Department of Obstetrics and Gynecology, Samsung Medical Center, Sungkyunkwan University School of Medicine, 81 Irwon-ro Gangnam-gu, Seoul, 06351, Korea.
Department of Obstetrics and Gynecology, Chung-Ang University College of Medicine, Seoul, Korea.
BMC Pregnancy Childbirth. 2022 Jan 3;22(1):9. doi: 10.1186/s12884-021-04361-9.
To compare obstetric and neonatal outcomes in twin pregnancies with or without gestational diabetes mellitus (GDM) before and after changes in GDM diagnostic criteria.
This was a retrospective cohort study of 1,764 twin pregnancies including 130 women with GDM (GDM group) and 1,634 women without GDM (non-GDM group). Patients with pregestational diabetes, unknown GDM status, and fetal death at < 24 gestational weeks were excluded. Obstetric and neonatal outcomes were compared between the two groups by two periods: period 1 (1995-2005) and period 2 (2005-2018) when National Diabetes Data Group criteria and Carpenter and Coustan criteria were used for diagnosis of GDM, respectively.

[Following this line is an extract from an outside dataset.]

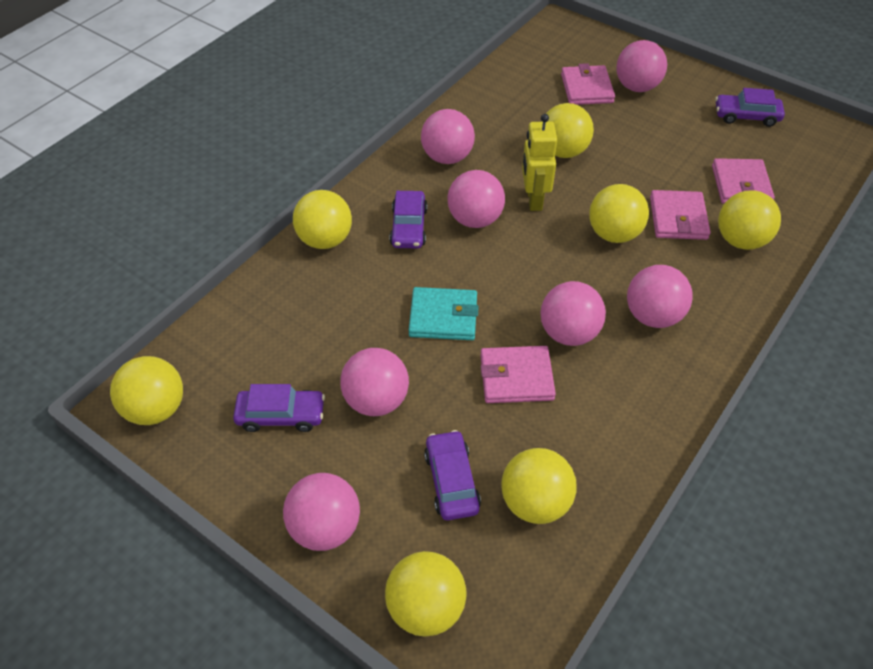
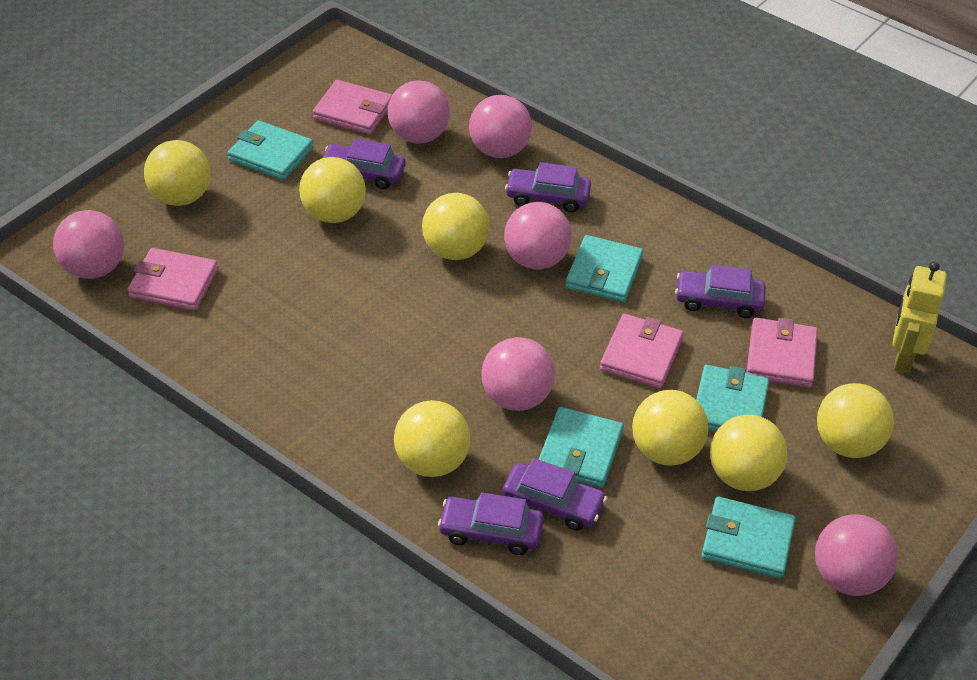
pink ball: [283,473,360,551] [340,348,409,416] [421,109,475,164] [447,170,505,228] [541,281,606,346] [616,40,667,92] [627,265,693,328] = 7 -> [53,210,124,279] [388,81,450,144] [469,95,532,158] [481,337,555,411] [504,202,572,270] [815,514,898,596] = 6
purple car: [233,384,325,432] [389,191,427,248] [424,430,481,520] [715,88,785,127] = 4 -> [321,138,406,189] [438,492,544,555] [502,458,607,531] [505,162,591,213] [675,265,766,318] = 5
turquoise wallet: [409,287,479,340] = 1 -> [227,120,313,180] [538,407,624,488] [565,235,643,302] [696,365,769,432] [701,497,796,579] = 5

The incidence of GDM in twin pregnancies increased from 4.0% in period 1 to 9.3% in period 2. Composite obstetric complications rate was significantly higher in the GDM group than that in the non-GDM group during period 1 (72.0% vs. 45.5%, P = 0.009). However, it became comparable during period 2 (60.0% vs. 57.4%, P = 0.601). Interaction between GDM and period indicated a significant differential effect of GDM by period on the rate of composite obstetric complications. The rate of composite neonatal complications was similar between the two groups during both periods. The interaction between GDM and period was not significant.
After changes of GDM diagnostic criteria, the incidence of GDM increased more than twice, and the rate of composite obstetric complications decreased, but the rate of composite neonatal complications did not change significantly.
比较妊娠期糖尿病(GDM)诊断标准改变前后,有无 GDM 的双胎妊娠的产科和新生儿结局。
这是一项回顾性队列研究,纳入了 1764 例双胎妊娠,包括 130 例 GDM 患者(GDM 组)和 1634 例无 GDM 患者(非 GDM 组)。排除孕前糖尿病、GDM 状态未知和孕 24 周前胎儿死亡的患者。比较两组在两个时期的产科和新生儿结局:分别使用美国国家糖尿病数据组(National Diabetes Data Group)标准和 Carpenter 和 Coustan 标准诊断 GDM 的时期 1(1995-2005 年)和时期 2(2005-2018 年)。
双胎妊娠 GDM 的发生率从时期 1 的 4.0%增加到时期 2 的 9.3%。时期 1 时,GDM 组的复合产科并发症发生率明显高于非 GDM 组(72.0% vs. 45.5%,P=0.009)。然而,在时期 2 时,两组间无显著差异(60.0% vs. 57.4%,P=0.601)。GDM 和时期之间的交互作用表明,GDM 对复合产科并发症发生率的影响在时期间存在显著差异。两个时期两组间复合新生儿并发症发生率相似。GDM 和时期之间的交互作用不显著。
GDM 诊断标准改变后,GDM 的发生率增加了两倍多,复合产科并发症发生率降低,但复合新生儿并发症发生率无明显变化。